§ **WHAT IS REQUIRED**: Please copy out each of the following lines word for word, keeping every character unchanged.

§ **RECORDS SHOWN**:
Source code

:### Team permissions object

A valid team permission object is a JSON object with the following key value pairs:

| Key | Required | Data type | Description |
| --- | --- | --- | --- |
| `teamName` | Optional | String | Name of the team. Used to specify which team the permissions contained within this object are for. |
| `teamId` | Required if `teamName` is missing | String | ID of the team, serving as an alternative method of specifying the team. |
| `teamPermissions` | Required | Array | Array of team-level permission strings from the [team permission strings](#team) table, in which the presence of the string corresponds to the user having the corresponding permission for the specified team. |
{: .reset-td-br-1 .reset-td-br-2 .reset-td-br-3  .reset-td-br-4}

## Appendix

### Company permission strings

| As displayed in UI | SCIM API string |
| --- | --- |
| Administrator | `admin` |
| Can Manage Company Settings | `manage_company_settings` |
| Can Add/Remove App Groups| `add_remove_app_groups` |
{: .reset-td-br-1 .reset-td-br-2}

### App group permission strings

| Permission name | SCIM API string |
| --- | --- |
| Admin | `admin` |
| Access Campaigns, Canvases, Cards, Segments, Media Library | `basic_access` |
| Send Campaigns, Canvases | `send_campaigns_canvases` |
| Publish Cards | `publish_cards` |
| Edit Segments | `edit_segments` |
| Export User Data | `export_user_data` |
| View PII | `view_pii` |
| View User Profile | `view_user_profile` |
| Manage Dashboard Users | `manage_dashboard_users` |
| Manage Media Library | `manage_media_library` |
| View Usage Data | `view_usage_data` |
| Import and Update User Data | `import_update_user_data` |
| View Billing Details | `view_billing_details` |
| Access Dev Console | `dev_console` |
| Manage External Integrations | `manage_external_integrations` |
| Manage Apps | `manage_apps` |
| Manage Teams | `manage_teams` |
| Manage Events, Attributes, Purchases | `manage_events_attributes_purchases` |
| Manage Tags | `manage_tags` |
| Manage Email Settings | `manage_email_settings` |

§ **RESULT OF THE EXERCISE**:
Source code

:### Team permissions object

A valid team permission object is a JSON object with the following key value pairs:

| Key | Required | Data type | Description |
| --- | --- | --- | --- |
| `teamName` | Optional | String | Name of the team. Used to specify which team the permissions contained within this object are for. |
| `teamId` | Required if `teamName` is missing | String | ID of the team, serving as an alternative method of specifying the team. |
| `teamPermissions` | Required | Array | Array of team-level permission strings from the [team permission strings](#team) table, in which the presence of the string corresponds to the user having the corresponding permission for the specified team. |
{: .reset-td-br-1 .reset-td-br-2 .reset-td-br-3  .reset-td-br-4}

## Appendix

### Company permission strings

| As displayed in UI | SCIM API string |
| --- | --- |
| Administrator | `admin` |
| Can Manage Company Settings | `manage_company_settings` |
| Can Add/Remove App Groups| `add_remove_app_groups` |
{: .reset-td-br-1 .reset-td-br-2}

### App group permission strings

| Permission name | SCIM API string |
| --- | --- |
| Admin | `admin` |
| Access Campaigns, Canvases, Cards, Segments, Media Library | `basic_access` |
| Send Campaigns, Canvases | `send_campaigns_canvases` |
| Publish Cards | `publish_cards` |
| Edit Segments | `edit_segments` |
| Export User Data | `export_user_data` |
| View PII | `view_pii` |
| View User Profile | `view_user_profile` |
| Manage Dashboard Users | `manage_dashboard_users` |
| Manage Media Library | `manage_media_library` |
| View Usage Data | `view_usage_data` |
| Import and Update User Data | `import_update_user_data` |
| View Billing Details | `view_billing_details` |
| Access Dev Console | `dev_console` |
| Manage External Integrations | `manage_external_integrations` |
| Manage Apps | `manage_apps` |
| Manage Teams | `manage_teams` |
| Manage Events, Attributes, Purchases | `manage_events_attributes_purchases` |
| Manage Tags | `manage_tags` |
| Manage Email Settings | `manage_email_settings` |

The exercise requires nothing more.